The easy solution is to design your application scalable and doing "just a little" extra to support future growth. It'll be much easier in the long run than to spend a lot of extra rewriting your application twice a year. Also, keep in mind. It's a CRM after all, and you can't go ahead and tell whoever is using it in their business that have a day off since we're fixing some stuff in the CRM.
I'm not patronizing you here. I'm answering to anyone who might be reading this to stop searching for easy solutions to recover from inadequate planning. There isn't any. And seeking one is making the same mistake twice.
Instead, grab some pen and paper and plan a workable design and make it work. Put some extra effort in the early stages of software design and development and you'll find that work saving you countless hours later in the process. That way, whoever is using your CRM will stay happy using it. It'll become easier to talk to your users about future changes while you don't have to think "I don't want to do that since it'd break the application again". Instead, you can enjoy together brainstorming the next cool step. Some of the ideas will be left for later but some room for implementation will be designed already on this stage so that the actual implementation year later will come in smoothly and will be enjoyable for all the parties involved.

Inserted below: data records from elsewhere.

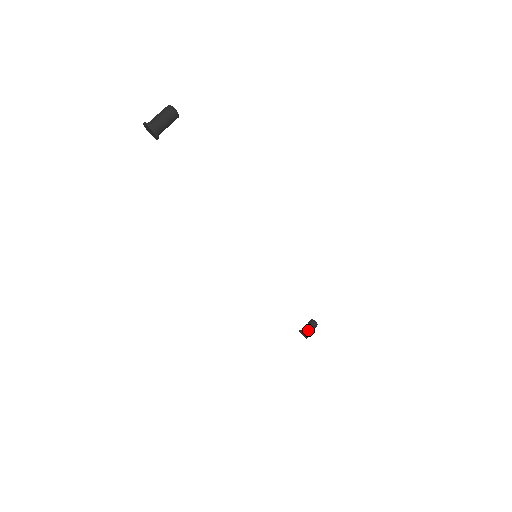
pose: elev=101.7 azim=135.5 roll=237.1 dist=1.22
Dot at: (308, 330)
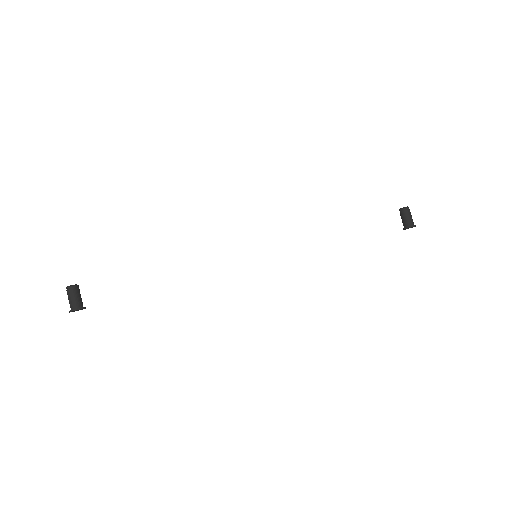
Dot at: (406, 221)
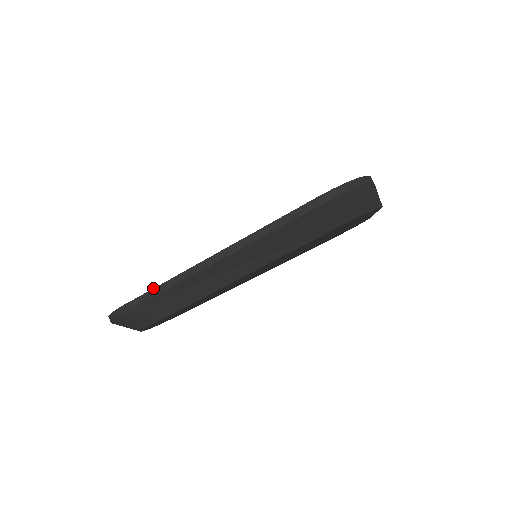
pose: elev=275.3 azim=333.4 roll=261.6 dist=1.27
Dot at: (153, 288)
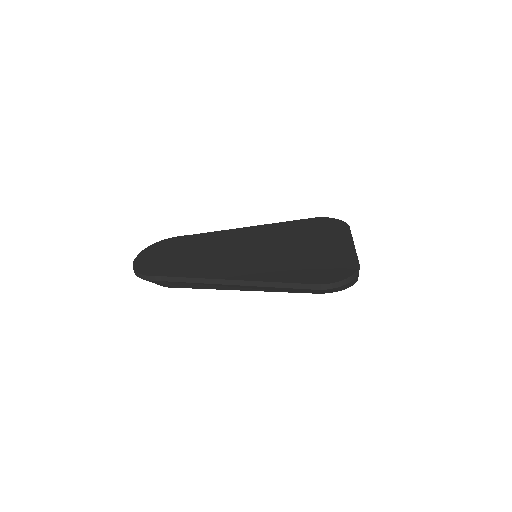
Dot at: (176, 277)
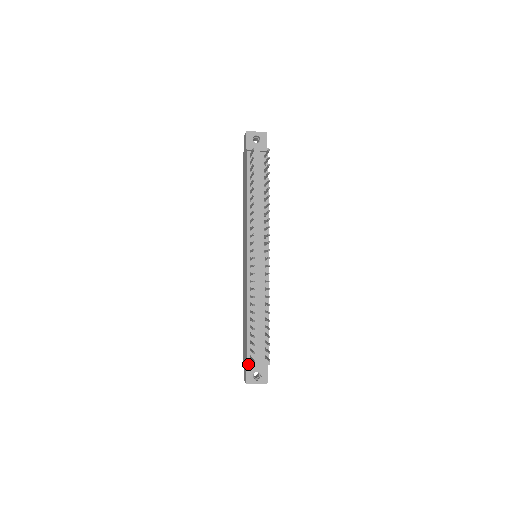
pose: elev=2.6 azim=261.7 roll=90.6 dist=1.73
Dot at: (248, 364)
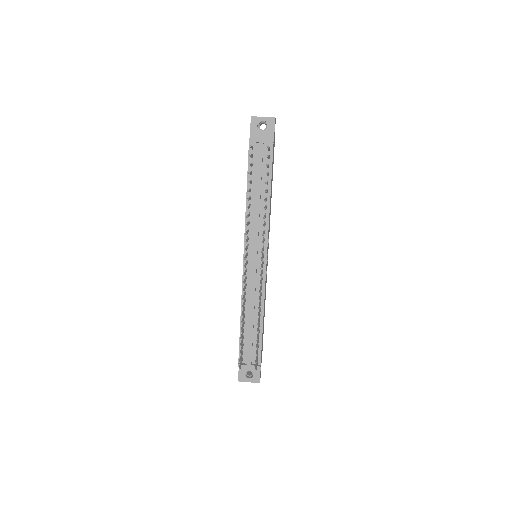
Dot at: (238, 366)
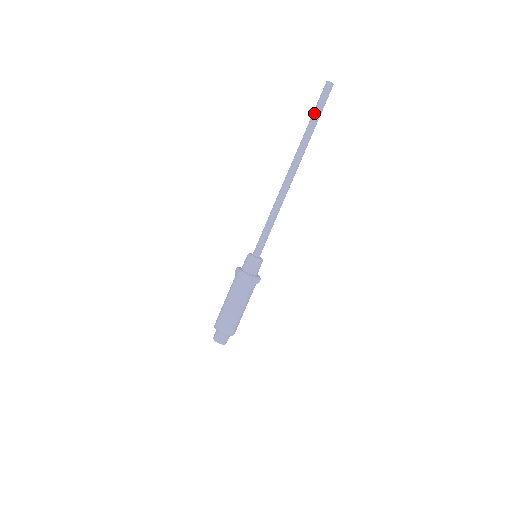
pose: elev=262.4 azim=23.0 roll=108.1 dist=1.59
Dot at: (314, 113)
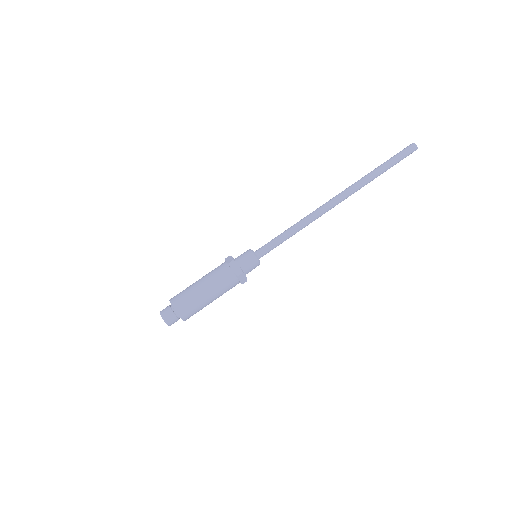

That's my easy solution. I have 15 years of development behind and the fact that I'm still enjoying it to back the above up. And it's mainly because I take every (well most of them anyway) challenge as an opportunity to design the code better instead of trying to dodge the inevitable process. We have this old saying in Finland: "Either you'll do it or you'll cry doing it". And it fits the bill here perfectly. It's up to you if you like crying so much and take "the easy way" now.